Video report by ITV News Political Correspondent Shehab Khan
A £1 billion cash injection to schools in England pledged by Boris Johnson is a "tiny, tiny step in the right direction" according to one headteacher.
The Prime Minister will attempt to kick-start the economy after Covid-19 with a decade-long schools rebuilding plan in which construction work will start on the first 50 projects as soon as September 2021.
But Emily Proffitt, headteacher at Cooper Perry Primary School in Stafford, says the announcement is "a very small gesture" after "a decade of funding cuts".
Ms Proffitt told ITV News: "We've had a decade of underspending, a decade of loss of everything so actually, yes, it is welcome - we would never say we don't want it - however, it is a tiny, tiny step in the right direction".
The PM is expected to announce a spending blitz during a speech on Tuesday as he lays the groundwork for the UK to spend its way out of the coronavirus downturn by undertaking a vast building programme.
Part of the plans will include a 10-year undertaking to improve school facilities, along with sprucing up classrooms currently in use.
Another £560 million will go towards school repairs in this financial year while further education colleges will see £200 million of the £1.5 billion promised by Chancellor Rishi Sunak at the Spring Budget to transform college estates over the next five years fast tracked so work can be brought forward.
Mr Johnson, speaking before a school visit planned for Monday, said: "All children deserve the best possible start in life - regardless of their background or where they live."
The PM said: "As we bounce back from the pandemic, it’s important we lay the foundations for a country where everyone has the opportunity to succeed, with our younger generations front and centre of this mission."

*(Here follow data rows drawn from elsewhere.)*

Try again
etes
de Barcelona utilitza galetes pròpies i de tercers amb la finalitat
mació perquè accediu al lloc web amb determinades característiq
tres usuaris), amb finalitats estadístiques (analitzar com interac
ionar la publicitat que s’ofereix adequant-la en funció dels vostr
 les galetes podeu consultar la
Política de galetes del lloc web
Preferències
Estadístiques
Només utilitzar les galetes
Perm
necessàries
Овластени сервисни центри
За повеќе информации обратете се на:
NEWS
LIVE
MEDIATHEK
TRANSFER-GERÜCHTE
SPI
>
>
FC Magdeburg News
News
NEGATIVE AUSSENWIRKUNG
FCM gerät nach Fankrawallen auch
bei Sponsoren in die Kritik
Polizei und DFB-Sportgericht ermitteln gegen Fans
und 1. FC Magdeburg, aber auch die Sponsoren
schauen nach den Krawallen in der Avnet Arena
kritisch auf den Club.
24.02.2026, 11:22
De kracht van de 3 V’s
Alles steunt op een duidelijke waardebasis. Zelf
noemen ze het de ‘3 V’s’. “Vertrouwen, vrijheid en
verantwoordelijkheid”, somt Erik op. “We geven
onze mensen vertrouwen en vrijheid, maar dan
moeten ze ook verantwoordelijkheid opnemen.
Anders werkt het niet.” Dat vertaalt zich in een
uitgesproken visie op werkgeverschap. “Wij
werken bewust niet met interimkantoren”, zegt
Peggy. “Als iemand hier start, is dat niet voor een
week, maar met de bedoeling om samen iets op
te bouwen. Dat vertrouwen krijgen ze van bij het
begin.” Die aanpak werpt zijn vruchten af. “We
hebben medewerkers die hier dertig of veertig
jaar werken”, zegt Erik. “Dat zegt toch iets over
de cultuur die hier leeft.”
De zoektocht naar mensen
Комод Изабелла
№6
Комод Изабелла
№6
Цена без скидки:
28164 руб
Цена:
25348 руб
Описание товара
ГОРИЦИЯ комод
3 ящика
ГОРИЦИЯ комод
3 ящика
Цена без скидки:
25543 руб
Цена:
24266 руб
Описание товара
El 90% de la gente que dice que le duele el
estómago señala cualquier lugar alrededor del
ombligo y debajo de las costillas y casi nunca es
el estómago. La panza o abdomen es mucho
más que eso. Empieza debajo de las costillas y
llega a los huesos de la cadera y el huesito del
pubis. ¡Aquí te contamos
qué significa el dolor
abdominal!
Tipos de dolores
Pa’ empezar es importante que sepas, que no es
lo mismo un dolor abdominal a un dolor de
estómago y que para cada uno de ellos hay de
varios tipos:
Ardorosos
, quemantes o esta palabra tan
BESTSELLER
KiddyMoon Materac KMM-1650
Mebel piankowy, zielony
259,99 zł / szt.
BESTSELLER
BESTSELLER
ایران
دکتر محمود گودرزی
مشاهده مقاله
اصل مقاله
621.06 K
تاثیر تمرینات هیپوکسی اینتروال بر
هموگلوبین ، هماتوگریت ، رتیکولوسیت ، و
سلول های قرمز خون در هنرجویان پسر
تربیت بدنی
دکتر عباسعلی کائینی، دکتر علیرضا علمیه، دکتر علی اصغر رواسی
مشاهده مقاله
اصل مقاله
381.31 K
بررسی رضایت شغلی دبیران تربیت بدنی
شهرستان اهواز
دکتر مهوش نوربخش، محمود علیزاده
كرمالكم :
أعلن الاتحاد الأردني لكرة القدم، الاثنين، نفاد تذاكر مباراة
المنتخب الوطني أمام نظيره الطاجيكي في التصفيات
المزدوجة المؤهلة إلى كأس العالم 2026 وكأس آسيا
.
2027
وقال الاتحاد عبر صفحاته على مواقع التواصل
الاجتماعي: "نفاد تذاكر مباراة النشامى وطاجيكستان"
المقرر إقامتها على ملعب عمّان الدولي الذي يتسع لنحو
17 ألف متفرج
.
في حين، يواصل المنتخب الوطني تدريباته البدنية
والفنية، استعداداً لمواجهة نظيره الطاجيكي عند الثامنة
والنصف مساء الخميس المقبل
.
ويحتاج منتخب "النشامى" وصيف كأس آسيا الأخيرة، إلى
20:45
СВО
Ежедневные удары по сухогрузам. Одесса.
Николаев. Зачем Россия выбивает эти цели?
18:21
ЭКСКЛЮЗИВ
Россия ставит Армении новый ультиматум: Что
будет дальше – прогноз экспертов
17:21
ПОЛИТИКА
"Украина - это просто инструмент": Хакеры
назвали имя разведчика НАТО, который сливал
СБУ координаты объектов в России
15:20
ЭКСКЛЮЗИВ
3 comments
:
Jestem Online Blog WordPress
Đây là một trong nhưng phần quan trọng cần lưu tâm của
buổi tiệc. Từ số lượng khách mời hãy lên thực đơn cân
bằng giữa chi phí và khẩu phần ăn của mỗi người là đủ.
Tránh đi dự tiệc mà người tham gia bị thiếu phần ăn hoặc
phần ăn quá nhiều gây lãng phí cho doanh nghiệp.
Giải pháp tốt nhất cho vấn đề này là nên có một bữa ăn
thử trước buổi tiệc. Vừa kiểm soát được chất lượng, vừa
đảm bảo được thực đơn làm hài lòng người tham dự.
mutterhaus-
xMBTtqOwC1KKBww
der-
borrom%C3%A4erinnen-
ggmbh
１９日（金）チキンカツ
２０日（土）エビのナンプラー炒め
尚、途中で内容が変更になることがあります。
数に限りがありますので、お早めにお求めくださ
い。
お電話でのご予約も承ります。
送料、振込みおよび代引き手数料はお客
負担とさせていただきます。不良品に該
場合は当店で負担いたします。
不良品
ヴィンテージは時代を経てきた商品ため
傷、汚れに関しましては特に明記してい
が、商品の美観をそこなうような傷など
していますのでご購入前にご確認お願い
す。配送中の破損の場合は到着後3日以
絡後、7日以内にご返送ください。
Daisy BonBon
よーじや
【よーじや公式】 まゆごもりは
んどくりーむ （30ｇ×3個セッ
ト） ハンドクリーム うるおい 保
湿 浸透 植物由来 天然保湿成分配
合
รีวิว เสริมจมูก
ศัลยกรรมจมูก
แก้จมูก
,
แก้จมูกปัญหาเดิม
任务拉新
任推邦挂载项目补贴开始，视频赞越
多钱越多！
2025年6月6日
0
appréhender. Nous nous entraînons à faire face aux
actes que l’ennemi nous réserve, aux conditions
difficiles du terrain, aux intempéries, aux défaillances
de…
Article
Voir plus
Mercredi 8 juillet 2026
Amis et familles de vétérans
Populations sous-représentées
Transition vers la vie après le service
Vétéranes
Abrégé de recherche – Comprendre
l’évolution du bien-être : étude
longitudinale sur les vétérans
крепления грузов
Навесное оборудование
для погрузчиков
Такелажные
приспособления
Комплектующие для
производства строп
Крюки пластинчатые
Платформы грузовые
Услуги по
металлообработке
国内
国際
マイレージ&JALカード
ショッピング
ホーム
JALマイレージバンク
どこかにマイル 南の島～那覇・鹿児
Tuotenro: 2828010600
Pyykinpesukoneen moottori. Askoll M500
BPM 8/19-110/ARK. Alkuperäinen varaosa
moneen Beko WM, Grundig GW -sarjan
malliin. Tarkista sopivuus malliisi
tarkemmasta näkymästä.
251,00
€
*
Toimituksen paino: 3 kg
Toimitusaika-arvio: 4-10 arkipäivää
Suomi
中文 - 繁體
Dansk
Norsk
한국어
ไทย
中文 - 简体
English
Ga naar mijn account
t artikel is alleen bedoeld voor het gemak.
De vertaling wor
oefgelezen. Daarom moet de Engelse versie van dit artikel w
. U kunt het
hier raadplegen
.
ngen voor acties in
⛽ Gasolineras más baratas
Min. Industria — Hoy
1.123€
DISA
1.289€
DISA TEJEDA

"This major new investment will make sure our schools and colleges are fit for the future, with better facilities and brand new buildings so that every child gets a world-class education," he added.
Details of the programme, along with eligibility for funding, will be laid out in full at the next Spending Review, according to Number 10.
Investment will be targeted at school buildings in the worst condition across England – including "substantial investment" in the north and the midlands.
The government is aiming for the projects to utilise modern and green construction methods both to help meet the UK’s net zero emissions target by 2050 and also create highly skilled jobs in the construction sector.
Education Secretary Gavin Williamson said: “Replacing and upgrading poor condition school and college buildings with modern, energy efficient designs will give our students and teachers the environment they deserve, and support them to maximise their potential.”
But Liberal Democrat education spokeswoman Layla Moran called the PM’s announcement "spin over substance".
"The funding is nowhere near the £7 billion the National Audit Office has said is needed to repair our schools," said the MP.
Labour leader Sir Keir Starmer said Mr Johnson would have to ensure his building programme reversed a "lost decade" of stagnant investment in many parts of the country.
New analysis from the opposition party suggested seven of England’s nine regions saw a reduction in public capital investment per person over the past 10 years since the Conservatives came to power.
In some parts of the country, including Yorkshire, East Midlands and the South West, investment per person is still less than half that seen in London, said Labour.
The party said all regions had seen a decrease in both health and education investment per person since David Cameron became prime minister in 2010
Sir Keir said: "For much of the country, the Tories’ record on building and investment has been a lost decade."
"Our recovery from the coronavirus crisis needs to match the scale of the challenge."
He added: "It must be built on solid foundations. It has to work for the whole country and end the deep injustices across the country."
"We are on the cusp of one of the biggest economic crises we have ever seen. The Government must immediately prioritise protecting people’s lives and livelihoods."
"That’s why Labour has called for a ‘back to work’ Budget that has a laser-like focus on one thing – jobs, jobs, jobs."